- [Work instructions]:
Word for word, give the entries back.

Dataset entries

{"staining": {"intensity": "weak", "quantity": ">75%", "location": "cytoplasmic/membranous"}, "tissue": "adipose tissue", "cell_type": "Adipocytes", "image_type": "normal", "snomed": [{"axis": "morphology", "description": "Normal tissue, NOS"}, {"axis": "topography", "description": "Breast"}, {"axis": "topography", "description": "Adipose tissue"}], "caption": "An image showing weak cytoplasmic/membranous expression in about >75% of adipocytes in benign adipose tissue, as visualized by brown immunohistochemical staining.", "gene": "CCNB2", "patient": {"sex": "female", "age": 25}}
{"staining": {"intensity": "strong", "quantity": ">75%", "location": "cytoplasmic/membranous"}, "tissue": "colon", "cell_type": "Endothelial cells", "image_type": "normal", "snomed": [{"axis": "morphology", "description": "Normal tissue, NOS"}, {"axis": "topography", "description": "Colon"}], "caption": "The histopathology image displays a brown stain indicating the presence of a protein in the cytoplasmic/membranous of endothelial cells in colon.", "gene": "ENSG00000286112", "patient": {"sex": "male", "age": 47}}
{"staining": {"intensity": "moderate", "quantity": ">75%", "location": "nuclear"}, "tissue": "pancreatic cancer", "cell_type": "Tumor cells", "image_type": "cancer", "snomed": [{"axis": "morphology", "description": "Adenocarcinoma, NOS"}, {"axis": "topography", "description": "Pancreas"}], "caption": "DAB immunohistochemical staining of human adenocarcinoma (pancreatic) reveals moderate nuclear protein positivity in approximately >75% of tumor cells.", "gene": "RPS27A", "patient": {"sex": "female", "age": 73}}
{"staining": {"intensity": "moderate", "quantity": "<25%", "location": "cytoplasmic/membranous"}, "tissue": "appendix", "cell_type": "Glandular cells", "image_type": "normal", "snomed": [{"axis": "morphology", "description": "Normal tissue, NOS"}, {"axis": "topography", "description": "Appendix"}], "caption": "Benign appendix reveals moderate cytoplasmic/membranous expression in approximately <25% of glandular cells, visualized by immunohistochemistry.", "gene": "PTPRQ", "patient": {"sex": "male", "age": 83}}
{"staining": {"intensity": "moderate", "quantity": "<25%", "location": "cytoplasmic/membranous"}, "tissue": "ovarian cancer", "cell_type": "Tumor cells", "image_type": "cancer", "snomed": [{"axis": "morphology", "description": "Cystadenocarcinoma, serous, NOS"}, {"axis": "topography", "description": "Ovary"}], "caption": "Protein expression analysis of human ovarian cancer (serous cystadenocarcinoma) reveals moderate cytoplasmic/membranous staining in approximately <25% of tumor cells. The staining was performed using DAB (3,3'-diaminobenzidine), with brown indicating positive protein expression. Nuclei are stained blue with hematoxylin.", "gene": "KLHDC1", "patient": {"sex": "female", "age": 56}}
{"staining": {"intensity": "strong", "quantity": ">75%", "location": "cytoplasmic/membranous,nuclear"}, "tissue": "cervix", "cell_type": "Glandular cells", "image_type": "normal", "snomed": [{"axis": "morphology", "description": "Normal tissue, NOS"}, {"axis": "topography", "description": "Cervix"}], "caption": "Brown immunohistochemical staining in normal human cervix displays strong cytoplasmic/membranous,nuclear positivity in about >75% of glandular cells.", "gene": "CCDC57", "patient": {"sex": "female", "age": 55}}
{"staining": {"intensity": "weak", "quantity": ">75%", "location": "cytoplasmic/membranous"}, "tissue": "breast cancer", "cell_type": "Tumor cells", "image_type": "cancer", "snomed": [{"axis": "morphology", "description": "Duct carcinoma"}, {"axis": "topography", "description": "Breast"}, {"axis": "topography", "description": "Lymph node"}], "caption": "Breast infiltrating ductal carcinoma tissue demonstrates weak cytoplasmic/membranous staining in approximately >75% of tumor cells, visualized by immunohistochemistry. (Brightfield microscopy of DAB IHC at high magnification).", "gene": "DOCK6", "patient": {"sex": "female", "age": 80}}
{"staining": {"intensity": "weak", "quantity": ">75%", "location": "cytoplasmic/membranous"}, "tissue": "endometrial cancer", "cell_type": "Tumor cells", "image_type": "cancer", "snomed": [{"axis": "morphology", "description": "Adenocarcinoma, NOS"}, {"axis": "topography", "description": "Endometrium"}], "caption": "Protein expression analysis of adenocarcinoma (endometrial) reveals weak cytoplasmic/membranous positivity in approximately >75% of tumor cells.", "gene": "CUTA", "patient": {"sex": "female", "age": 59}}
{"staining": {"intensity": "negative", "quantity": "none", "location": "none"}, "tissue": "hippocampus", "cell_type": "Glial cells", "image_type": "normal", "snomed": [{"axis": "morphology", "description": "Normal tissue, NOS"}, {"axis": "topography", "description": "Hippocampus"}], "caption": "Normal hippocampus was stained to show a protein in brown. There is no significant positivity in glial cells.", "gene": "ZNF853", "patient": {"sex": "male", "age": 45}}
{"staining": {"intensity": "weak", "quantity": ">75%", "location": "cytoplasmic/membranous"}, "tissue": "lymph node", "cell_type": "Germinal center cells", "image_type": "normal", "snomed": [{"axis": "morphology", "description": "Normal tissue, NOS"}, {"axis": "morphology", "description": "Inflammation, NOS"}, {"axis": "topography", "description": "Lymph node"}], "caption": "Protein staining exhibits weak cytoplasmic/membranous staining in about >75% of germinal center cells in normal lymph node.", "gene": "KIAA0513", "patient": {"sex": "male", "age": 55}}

- [Result]:
{"staining": {"intensity": "weak", "quantity": ">75%", "location": "cytoplasmic/membranous"}, "tissue": "adipose tissue", "cell_type": "Adipocytes", "image_type": "normal", "snomed": [{"axis": "morphology", "description": "Normal tissue, NOS"}, {"axis": "topography", "description": "Breast"}, {"axis": "topography", "description": "Adipose tissue"}], "caption": "An image showing weak cytoplasmic/membranous expression in about >75% of adipocytes in benign adipose tissue, as visualized by brown immunohistochemical staining.", "gene": "CCNB2", "patient": {"sex": "female", "age": 25}}
{"staining": {"intensity": "strong", "quantity": ">75%", "location": "cytoplasmic/membranous"}, "tissue": "colon", "cell_type": "Endothelial cells", "image_type": "normal", "snomed": [{"axis": "morphology", "description": "Normal tissue, NOS"}, {"axis": "topography", "description": "Colon"}], "caption": "The histopathology image displays a brown stain indicating the presence of a protein in the cytoplasmic/membranous of endothelial cells in colon.", "gene": "ENSG00000286112", "patient": {"sex": "male", "age": 47}}
{"staining": {"intensity": "moderate", "quantity": ">75%", "location": "nuclear"}, "tissue": "pancreatic cancer", "cell_type": "Tumor cells", "image_type": "cancer", "snomed": [{"axis": "morphology", "description": "Adenocarcinoma, NOS"}, {"axis": "topography", "description": "Pancreas"}], "caption": "DAB immunohistochemical staining of human adenocarcinoma (pancreatic) reveals moderate nuclear protein positivity in approximately >75% of tumor cells.", "gene": "RPS27A", "patient": {"sex": "female", "age": 73}}
{"staining": {"intensity": "moderate", "quantity": "<25%", "location": "cytoplasmic/membranous"}, "tissue": "appendix", "cell_type": "Glandular cells", "image_type": "normal", "snomed": [{"axis": "morphology", "description": "Normal tissue, NOS"}, {"axis": "topography", "description": "Appendix"}], "caption": "Benign appendix reveals moderate cytoplasmic/membranous expression in approximately <25% of glandular cells, visualized by immunohistochemistry.", "gene": "PTPRQ", "patient": {"sex": "male", "age": 83}}
{"staining": {"intensity": "moderate", "quantity": "<25%", "location": "cytoplasmic/membranous"}, "tissue": "ovarian cancer", "cell_type": "Tumor cells", "image_type": "cancer", "snomed": [{"axis": "morphology", "description": "Cystadenocarcinoma, serous, NOS"}, {"axis": "topography", "description": "Ovary"}], "caption": "Protein expression analysis of human ovarian cancer (serous cystadenocarcinoma) reveals moderate cytoplasmic/membranous staining in approximately <25% of tumor cells. The staining was performed using DAB (3,3'-diaminobenzidine), with brown indicating positive protein expression. Nuclei are stained blue with hematoxylin.", "gene": "KLHDC1", "patient": {"sex": "female", "age": 56}}
{"staining": {"intensity": "strong", "quantity": ">75%", "location": "cytoplasmic/membranous,nuclear"}, "tissue": "cervix", "cell_type": "Glandular cells", "image_type": "normal", "snomed": [{"axis": "morphology", "description": "Normal tissue, NOS"}, {"axis": "topography", "description": "Cervix"}], "caption": "Brown immunohistochemical staining in normal human cervix displays strong cytoplasmic/membranous,nuclear positivity in about >75% of glandular cells.", "gene": "CCDC57", "patient": {"sex": "female", "age": 55}}
{"staining": {"intensity": "weak", "quantity": ">75%", "location": "cytoplasmic/membranous"}, "tissue": "breast cancer", "cell_type": "Tumor cells", "image_type": "cancer", "snomed": [{"axis": "morphology", "description": "Duct carcinoma"}, {"axis": "topography", "description": "Breast"}, {"axis": "topography", "description": "Lymph node"}], "caption": "Breast infiltrating ductal carcinoma tissue demonstrates weak cytoplasmic/membranous staining in approximately >75% of tumor cells, visualized by immunohistochemistry. (Brightfield microscopy of DAB IHC at high magnification).", "gene": "DOCK6", "patient": {"sex": "female", "age": 80}}
{"staining": {"intensity": "weak", "quantity": ">75%", "location": "cytoplasmic/membranous"}, "tissue": "endometrial cancer", "cell_type": "Tumor cells", "image_type": "cancer", "snomed": [{"axis": "morphology", "description": "Adenocarcinoma, NOS"}, {"axis": "topography", "description": "Endometrium"}], "caption": "Protein expression analysis of adenocarcinoma (endometrial) reveals weak cytoplasmic/membranous positivity in approximately >75% of tumor cells.", "gene": "CUTA", "patient": {"sex": "female", "age": 59}}
{"staining": {"intensity": "negative", "quantity": "none", "location": "none"}, "tissue": "hippocampus", "cell_type": "Glial cells", "image_type": "normal", "snomed": [{"axis": "morphology", "description": "Normal tissue, NOS"}, {"axis": "topography", "description": "Hippocampus"}], "caption": "Normal hippocampus was stained to show a protein in brown. There is no significant positivity in glial cells.", "gene": "ZNF853", "patient": {"sex": "male", "age": 45}}
{"staining": {"intensity": "weak", "quantity": ">75%", "location": "cytoplasmic/membranous"}, "tissue": "lymph node", "cell_type": "Germinal center cells", "image_type": "normal", "snomed": [{"axis": "morphology", "description": "Normal tissue, NOS"}, {"axis": "morphology", "description": "Inflammation, NOS"}, {"axis": "topography", "description": "Lymph node"}], "caption": "Protein staining exhibits weak cytoplasmic/membranous staining in about >75% of germinal center cells in normal lymph node.", "gene": "KIAA0513", "patient": {"sex": "male", "age": 55}}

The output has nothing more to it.